_TEXT BLOCK_.
"""
Papers: 8 Jun 2019 - 14 Jun 2019


Human Studies

2019 Dec

J Pain



Clinical and Demographic Predictors of Interdisciplinary Chronic Pain Rehabilitation Program Treatment Response.


Huffman KL, Mandell D, Lehmann JK, Jimenez X, Lapin BR
J Pain. 2019 Dec; 20(12):1470-1485.
PMID: 31175957.


Patients treated in interdisciplinary chronic pain rehabilitation programs (ICPRPs) show long-term improvements in symptoms, however outcomes may vary across heterogenous patient subpopulations. This longitudinal retrospective study characterizes the influence of opioids, mood, patient characteristics and baseline symptoms on pain and functional impairment (FI) in 1681 patients 6-months to 12-months post-treatment in an ICPRP incorporating opioid weaning. Linear mixed models showed immediate and durable treatment benefits with non-uniform worsening at follow up which slowed over time. Latent class growth analysis identified three post-treatment trajectories of pain and FI: mild symptoms and durable benefits, moderate symptoms and durable benefits, and intractable symptoms. A fourth pain trajectory showed immediate post-treatment improvement and worsening at follow up. Whether a patient was weaned from opioids was not predictive of treatment trajectory. Racial ethnic minority status, higher levels of post-treatment depression, and lower perceived treatment response were associated with less resolution (moderate symptoms) or intractable symptoms. Not having a college education was predictive of intractable or worsening pain and a moderate course of FI. Older age and male gender was associated with intractable FI. Treatment outcomes may be improved by the development of targeted interventions for patients at risk of poor recovery and/or deteriorating long-term course. Perspective: This study examined predictors of treatment response in 1681 patients treated in an interdisciplinary chronic pain rehabilitation program incorporating opioid weaning. Opioid weaning did not predict outcome. Higher levels of symptoms, lower levels of education, and being a racial-ethnic minority were associated with a less salubrious long-term treatment response.
"""
_DATA FOR REVIEW_.
"""
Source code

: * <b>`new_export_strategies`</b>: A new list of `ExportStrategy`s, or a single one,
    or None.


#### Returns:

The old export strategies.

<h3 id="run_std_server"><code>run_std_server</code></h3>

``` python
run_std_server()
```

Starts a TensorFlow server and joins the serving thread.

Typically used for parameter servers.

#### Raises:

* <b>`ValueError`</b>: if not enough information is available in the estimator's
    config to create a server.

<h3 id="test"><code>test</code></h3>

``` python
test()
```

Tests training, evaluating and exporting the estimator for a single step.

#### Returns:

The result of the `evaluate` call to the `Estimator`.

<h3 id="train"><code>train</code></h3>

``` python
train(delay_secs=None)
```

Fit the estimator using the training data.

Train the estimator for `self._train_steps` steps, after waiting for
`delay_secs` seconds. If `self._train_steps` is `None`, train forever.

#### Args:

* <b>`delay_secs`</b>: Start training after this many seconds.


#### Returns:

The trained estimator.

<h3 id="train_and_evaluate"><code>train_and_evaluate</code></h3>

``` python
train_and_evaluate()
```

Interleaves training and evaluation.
"""
_EXERCISE REQUIREMENTS_.
Answer these about the chronic pain rehabilitation study summary:
1. How many patients did the study examine?
2. Which two characteristics were associated with intractable functional impairment?
3. Did being weaned from opioids predict a patient's treatment trajectory?

_REPLY TO THE TASK_.
1. 1681 patients.
2. Older age and male gender.
3. No.